Comparing the formulations of Examples 9, 10, and 11 from Table 16, the formulation of Example 9 having an average particle diameter of drug of 2.9 µm had the lowest bitterness score of 1.13, similar to the knowledge obtained in the Bitter Taste Sensory Test 1 above. The bitterness score of the formulation of Example 10 having a mean particle diameter of the drug of 9.2 μm is 1.19, and the mean particle diameter of the drug of the formulation of Example 11 having a mean particle diameter of 38.4 μm of 1.50 is small. The lower bitterness score was shown. From this, about 1 to about 40 micrometers is preferable, as for the average particle diameter of the drug which can improve a bitter taste, More preferably, it is about 1 to about 15 micrometers, More preferably, it is about 1 to about 10 micrometers.

When the formulations of Examples 9, 12, and 13 were compared, the saccharides included were mannitol, purified white sugar, and lactose, respectively. Since all the preparations are recognized for their bitterness improving action, all of the sugars contained in the granules of the present invention are preferable, but more preferably, refined white sugar and mannitol.

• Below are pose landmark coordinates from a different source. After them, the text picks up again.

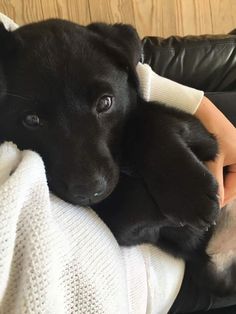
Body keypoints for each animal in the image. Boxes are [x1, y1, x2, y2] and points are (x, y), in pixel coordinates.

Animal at [0, 19, 232, 304]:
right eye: (31, 120)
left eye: (105, 103)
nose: (90, 190)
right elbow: (127, 215)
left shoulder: (205, 137)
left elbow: (146, 119)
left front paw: (189, 193)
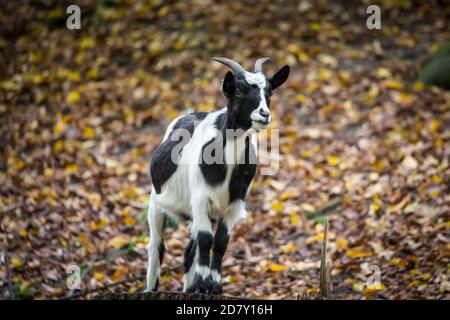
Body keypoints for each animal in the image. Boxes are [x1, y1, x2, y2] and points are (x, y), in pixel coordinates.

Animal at [146, 57, 290, 292]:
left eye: (269, 93)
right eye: (238, 92)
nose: (264, 114)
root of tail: (188, 114)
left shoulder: (234, 204)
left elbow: (221, 242)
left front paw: (213, 284)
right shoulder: (200, 198)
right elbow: (206, 239)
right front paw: (205, 283)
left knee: (189, 250)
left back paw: (190, 288)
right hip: (156, 202)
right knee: (156, 246)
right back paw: (152, 287)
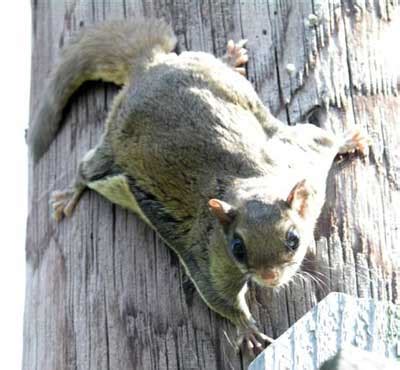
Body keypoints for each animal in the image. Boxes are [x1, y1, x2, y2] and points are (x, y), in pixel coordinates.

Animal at [28, 18, 368, 356]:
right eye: (237, 247)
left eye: (293, 239)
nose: (269, 276)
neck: (251, 181)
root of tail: (149, 66)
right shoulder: (208, 254)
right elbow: (218, 295)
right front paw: (247, 329)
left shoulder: (305, 158)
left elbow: (322, 138)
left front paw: (348, 139)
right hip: (110, 153)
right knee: (85, 169)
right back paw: (69, 194)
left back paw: (231, 58)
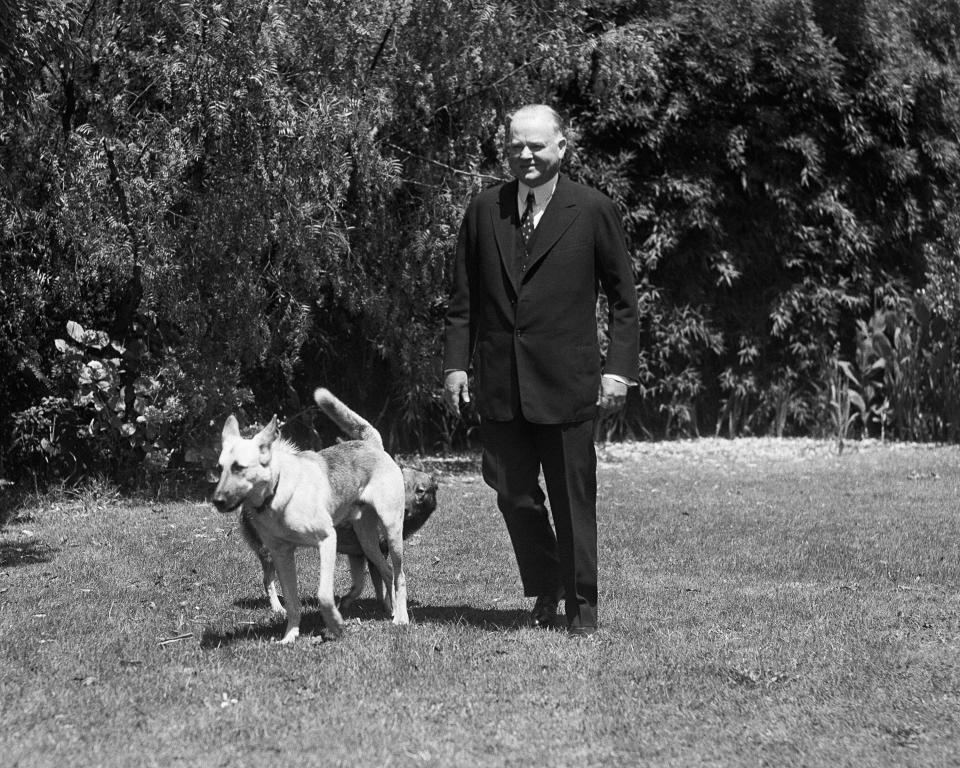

The granules of the present invention or the preparations of the present invention (for example, fast-acting tablets in the oral cavity) can provide a preparation having improved dosage compliance because the bitter taste of franlukast hydrate is reduced.

Claims (25)

delete delete delete delete delete delete delete delete delete delete delete delete delete delete delete delete delete delete delete delete delete Granules containing franlukast hydrate, sugars, and water-soluble polymers, the granules being 100% by weight, containing 5-25% by weight of franlukast hydrate, and the average particle diameter of the franlukast hydrate being 1-15 占 퐉. The bulk density of the granules is 0.35 to 0.67 g / cm 3, the average particle diameter of the granules is 50 to 600 μm, the saccharide is at least one selected from mannitol, white sugar and lactose, and the water-soluble polymer is hydroxypropyl cellulose and hydroxy. Granules with reduced bitterness, which is at least one selected from propylmethylcellulose.        The method of claim 22,        Granules having a score value of 0 to 2.00 by the bitter sensory test of the following persons: [Bitter taste sensory test of people]       250 mg of granules are placed in the oral cavity without water, and the bitter taste when swallowed after rubbing the granules with the tongue and upper jaw for 30 seconds is evaluated by the following criteria for evaluation of bitter taste (score): 0: do not feel bitter taste at all 1: Perceived bitter taste 2: feeling a bit bitter 3: Feel the bitter taste        4: Strong feeling of bitterness. The method of claim 22, Further, granules containing at least one member selected from mating agents and excipients. The method according to any one of claims 22 to 24, Granules that are granules or dry syrups.